→ Problem: Repeat only the lines below from the one containing "M491,521L514,596" through the one containing "M577,348L582,340L604,324", inclusive, exactly as written.

◇ ◇ ◇ ◇ ◇

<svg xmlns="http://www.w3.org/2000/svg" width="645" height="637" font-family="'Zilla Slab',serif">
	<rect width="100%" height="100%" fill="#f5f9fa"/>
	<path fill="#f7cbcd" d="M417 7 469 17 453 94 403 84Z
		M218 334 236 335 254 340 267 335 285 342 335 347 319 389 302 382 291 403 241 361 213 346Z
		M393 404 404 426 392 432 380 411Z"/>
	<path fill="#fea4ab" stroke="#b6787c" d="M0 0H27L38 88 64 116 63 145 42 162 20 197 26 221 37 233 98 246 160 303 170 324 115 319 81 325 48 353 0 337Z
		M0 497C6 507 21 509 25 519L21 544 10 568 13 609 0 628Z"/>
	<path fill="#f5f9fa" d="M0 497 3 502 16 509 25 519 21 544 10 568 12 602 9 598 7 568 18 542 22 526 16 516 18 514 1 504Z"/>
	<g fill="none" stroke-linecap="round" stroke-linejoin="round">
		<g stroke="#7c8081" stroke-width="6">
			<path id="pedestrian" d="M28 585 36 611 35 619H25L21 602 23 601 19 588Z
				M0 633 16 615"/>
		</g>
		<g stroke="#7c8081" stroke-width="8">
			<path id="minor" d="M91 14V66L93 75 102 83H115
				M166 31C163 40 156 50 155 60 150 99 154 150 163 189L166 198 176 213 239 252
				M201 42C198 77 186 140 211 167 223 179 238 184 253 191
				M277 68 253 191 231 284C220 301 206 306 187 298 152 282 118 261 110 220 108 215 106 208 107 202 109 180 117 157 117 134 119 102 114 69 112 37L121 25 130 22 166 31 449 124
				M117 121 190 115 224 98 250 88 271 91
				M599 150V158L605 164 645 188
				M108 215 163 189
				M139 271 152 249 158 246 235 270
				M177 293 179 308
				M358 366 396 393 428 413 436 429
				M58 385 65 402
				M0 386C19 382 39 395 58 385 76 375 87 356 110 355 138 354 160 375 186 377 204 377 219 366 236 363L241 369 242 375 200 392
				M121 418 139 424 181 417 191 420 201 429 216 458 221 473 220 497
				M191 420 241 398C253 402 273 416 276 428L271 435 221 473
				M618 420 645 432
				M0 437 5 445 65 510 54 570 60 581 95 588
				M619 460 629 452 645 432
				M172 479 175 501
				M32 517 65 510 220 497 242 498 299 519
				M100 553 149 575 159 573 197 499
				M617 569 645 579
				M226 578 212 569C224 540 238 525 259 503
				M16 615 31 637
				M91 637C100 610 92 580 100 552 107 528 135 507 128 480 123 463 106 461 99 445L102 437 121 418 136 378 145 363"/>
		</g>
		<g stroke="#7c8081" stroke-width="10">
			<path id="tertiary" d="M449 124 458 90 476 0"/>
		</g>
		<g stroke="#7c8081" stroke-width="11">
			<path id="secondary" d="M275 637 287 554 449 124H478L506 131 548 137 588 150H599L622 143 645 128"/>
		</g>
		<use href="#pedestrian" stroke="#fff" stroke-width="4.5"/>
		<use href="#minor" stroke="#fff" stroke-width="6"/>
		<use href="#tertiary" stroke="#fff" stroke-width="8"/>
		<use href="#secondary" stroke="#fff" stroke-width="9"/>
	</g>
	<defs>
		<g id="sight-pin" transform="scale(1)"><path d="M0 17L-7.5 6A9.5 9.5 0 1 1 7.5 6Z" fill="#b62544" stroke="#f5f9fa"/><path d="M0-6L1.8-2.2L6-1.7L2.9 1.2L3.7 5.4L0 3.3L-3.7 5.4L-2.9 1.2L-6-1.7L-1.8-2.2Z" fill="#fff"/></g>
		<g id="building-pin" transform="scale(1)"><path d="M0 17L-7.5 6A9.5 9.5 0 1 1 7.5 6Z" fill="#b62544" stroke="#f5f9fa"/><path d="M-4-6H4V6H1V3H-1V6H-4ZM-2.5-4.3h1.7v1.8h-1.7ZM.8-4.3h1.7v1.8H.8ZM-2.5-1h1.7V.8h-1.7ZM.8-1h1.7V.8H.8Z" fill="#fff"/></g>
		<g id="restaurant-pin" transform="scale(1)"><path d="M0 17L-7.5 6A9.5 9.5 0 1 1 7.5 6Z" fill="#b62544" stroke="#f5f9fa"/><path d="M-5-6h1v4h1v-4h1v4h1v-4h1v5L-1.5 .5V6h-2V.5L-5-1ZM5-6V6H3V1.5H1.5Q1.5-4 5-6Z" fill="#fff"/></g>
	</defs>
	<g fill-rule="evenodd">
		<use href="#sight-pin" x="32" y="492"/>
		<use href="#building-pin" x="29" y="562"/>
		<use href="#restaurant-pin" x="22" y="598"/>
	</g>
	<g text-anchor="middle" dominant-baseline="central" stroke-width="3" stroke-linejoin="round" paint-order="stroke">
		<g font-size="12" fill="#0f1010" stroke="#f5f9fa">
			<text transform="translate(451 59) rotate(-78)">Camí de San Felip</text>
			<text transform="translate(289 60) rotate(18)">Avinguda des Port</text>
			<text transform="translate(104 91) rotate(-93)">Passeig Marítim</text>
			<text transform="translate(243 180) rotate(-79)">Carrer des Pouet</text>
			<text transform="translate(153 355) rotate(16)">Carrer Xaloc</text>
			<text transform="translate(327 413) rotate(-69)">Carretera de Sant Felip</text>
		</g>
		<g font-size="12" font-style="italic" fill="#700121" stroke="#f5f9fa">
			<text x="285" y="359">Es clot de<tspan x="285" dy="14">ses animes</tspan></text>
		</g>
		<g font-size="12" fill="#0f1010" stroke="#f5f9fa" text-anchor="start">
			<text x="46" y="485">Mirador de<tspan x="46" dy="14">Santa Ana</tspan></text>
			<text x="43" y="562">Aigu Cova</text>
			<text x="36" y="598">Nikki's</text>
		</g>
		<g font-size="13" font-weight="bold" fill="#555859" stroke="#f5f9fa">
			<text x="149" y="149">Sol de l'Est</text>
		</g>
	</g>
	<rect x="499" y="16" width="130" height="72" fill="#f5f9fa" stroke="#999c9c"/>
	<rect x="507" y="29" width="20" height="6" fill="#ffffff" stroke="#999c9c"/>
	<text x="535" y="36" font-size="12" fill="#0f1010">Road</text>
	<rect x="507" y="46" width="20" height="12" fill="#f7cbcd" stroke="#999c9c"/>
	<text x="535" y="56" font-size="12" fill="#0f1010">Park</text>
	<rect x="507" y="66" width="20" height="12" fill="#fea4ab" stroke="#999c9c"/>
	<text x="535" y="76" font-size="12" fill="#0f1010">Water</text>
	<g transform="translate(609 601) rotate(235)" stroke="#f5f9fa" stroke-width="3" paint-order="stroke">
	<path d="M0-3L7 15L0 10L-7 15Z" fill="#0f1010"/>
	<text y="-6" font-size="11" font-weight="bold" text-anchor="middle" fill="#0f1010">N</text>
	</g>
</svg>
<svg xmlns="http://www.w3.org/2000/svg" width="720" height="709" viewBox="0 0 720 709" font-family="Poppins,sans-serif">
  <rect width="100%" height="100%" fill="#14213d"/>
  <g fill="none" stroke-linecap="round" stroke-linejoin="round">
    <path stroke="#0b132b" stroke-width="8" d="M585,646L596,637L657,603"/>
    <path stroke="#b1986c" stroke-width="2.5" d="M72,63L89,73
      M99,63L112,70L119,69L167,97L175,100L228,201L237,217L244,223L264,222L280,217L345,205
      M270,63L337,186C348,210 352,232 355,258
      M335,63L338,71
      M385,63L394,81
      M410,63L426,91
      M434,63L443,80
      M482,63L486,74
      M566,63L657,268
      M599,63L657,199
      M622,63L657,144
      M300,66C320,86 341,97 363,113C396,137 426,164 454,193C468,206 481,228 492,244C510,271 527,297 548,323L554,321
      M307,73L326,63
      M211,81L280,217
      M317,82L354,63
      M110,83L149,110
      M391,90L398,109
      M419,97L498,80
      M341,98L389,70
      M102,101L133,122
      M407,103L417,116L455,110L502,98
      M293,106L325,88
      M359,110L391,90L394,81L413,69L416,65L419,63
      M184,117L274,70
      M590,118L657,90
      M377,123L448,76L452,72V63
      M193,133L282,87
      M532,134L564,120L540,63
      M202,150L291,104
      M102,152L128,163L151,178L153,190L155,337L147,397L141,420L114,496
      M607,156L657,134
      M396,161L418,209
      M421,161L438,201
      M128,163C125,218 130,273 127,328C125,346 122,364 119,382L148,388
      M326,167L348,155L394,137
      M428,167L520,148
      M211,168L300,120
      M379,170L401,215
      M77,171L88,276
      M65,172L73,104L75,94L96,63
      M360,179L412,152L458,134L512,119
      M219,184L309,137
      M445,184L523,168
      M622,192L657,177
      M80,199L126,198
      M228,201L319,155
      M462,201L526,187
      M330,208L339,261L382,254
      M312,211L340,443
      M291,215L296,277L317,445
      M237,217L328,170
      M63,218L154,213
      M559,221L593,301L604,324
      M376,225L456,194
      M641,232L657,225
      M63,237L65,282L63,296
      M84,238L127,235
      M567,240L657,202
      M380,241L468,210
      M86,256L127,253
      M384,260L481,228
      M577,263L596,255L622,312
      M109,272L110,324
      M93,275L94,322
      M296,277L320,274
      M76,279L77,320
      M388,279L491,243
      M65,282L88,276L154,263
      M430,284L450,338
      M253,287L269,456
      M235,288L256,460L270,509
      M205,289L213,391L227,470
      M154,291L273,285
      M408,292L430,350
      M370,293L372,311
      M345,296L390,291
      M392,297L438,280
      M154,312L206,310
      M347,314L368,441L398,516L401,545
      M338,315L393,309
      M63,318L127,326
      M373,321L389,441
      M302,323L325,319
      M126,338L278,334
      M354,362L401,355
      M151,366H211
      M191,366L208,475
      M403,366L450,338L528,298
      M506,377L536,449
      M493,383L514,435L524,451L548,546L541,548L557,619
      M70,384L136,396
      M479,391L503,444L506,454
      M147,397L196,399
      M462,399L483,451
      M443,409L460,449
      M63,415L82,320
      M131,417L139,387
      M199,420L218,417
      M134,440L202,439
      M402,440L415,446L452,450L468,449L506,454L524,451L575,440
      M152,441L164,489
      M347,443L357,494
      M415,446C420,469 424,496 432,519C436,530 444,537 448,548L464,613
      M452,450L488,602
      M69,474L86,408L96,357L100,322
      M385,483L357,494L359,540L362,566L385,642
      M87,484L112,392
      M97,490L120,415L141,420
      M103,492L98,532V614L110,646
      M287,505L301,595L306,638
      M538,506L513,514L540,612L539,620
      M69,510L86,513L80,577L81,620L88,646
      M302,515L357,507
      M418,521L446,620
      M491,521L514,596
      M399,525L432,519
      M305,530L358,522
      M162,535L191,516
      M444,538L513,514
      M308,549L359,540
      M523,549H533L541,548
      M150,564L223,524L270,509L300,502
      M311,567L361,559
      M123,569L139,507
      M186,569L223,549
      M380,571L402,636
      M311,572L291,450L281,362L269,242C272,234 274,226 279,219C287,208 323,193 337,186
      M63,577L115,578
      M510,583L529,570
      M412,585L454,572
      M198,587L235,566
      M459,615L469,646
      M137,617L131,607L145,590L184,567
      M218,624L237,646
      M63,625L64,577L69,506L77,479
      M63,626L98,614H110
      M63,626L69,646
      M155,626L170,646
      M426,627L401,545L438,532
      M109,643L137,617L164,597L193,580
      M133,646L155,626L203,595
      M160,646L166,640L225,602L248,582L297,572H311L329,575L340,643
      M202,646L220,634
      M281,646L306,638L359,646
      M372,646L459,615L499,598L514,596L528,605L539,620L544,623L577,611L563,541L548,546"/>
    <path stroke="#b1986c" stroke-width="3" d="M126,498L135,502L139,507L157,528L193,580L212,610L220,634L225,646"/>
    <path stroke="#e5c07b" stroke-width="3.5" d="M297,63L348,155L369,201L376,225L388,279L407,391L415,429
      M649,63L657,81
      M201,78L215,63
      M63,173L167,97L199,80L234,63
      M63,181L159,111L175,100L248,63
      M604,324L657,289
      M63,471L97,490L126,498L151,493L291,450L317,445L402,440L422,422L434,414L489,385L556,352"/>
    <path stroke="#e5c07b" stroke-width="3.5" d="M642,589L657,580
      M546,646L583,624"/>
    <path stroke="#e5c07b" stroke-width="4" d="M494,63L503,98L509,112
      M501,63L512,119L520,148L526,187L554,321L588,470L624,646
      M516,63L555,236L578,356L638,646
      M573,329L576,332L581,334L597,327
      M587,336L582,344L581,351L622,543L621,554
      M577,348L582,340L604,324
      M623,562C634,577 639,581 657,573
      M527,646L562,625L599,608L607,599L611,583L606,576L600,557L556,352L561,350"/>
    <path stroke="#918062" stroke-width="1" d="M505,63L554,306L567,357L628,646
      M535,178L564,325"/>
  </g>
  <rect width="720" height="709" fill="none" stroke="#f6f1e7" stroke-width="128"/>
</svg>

◇ ◇ ◇ ◇ ◇

→ Solution to the problem:
      M491,521L514,596
      M399,525L432,519
      M305,530L358,522
      M162,535L191,516
      M444,538L513,514
      M308,549L359,540
      M523,549H533L541,548
      M150,564L223,524L270,509L300,502
      M311,567L361,559
      M123,569L139,507
      M186,569L223,549
      M380,571L402,636
      M311,572L291,450L281,362L269,242C272,234 274,226 279,219C287,208 323,193 337,186
      M63,577L115,578
      M510,583L529,570
      M412,585L454,572
      M198,587L235,566
      M459,615L469,646
      M137,617L131,607L145,590L184,567
      M218,624L237,646
      M63,625L64,577L69,506L77,479
      M63,626L98,614H110
      M63,626L69,646
      M155,626L170,646
      M426,627L401,545L438,532
      M109,643L137,617L164,597L193,580
      M133,646L155,626L203,595
      M160,646L166,640L225,602L248,582L297,572H311L329,575L340,643
      M202,646L220,634
      M281,646L306,638L359,646
      M372,646L459,615L499,598L514,596L528,605L539,620L544,623L577,611L563,541L548,546"/>
    <path stroke="#b1986c" stroke-width="3" d="M126,498L135,502L139,507L157,528L193,580L212,610L220,634L225,646"/>
    <path stroke="#e5c07b" stroke-width="3.5" d="M297,63L348,155L369,201L376,225L388,279L407,391L415,429
      M649,63L657,81
      M201,78L215,63
      M63,173L167,97L199,80L234,63
      M63,181L159,111L175,100L248,63
      M604,324L657,289
      M63,471L97,490L126,498L151,493L291,450L317,445L402,440L422,422L434,414L489,385L556,352"/>
    <path stroke="#e5c07b" stroke-width="3.5" d="M642,589L657,580
      M546,646L583,624"/>
    <path stroke="#e5c07b" stroke-width="4" d="M494,63L503,98L509,112
      M501,63L512,119L520,148L526,187L554,321L588,470L624,646
      M516,63L555,236L578,356L638,646
      M573,329L576,332L581,334L597,327
      M587,336L582,344L581,351L622,543L621,554
      M577,348L582,340L604,324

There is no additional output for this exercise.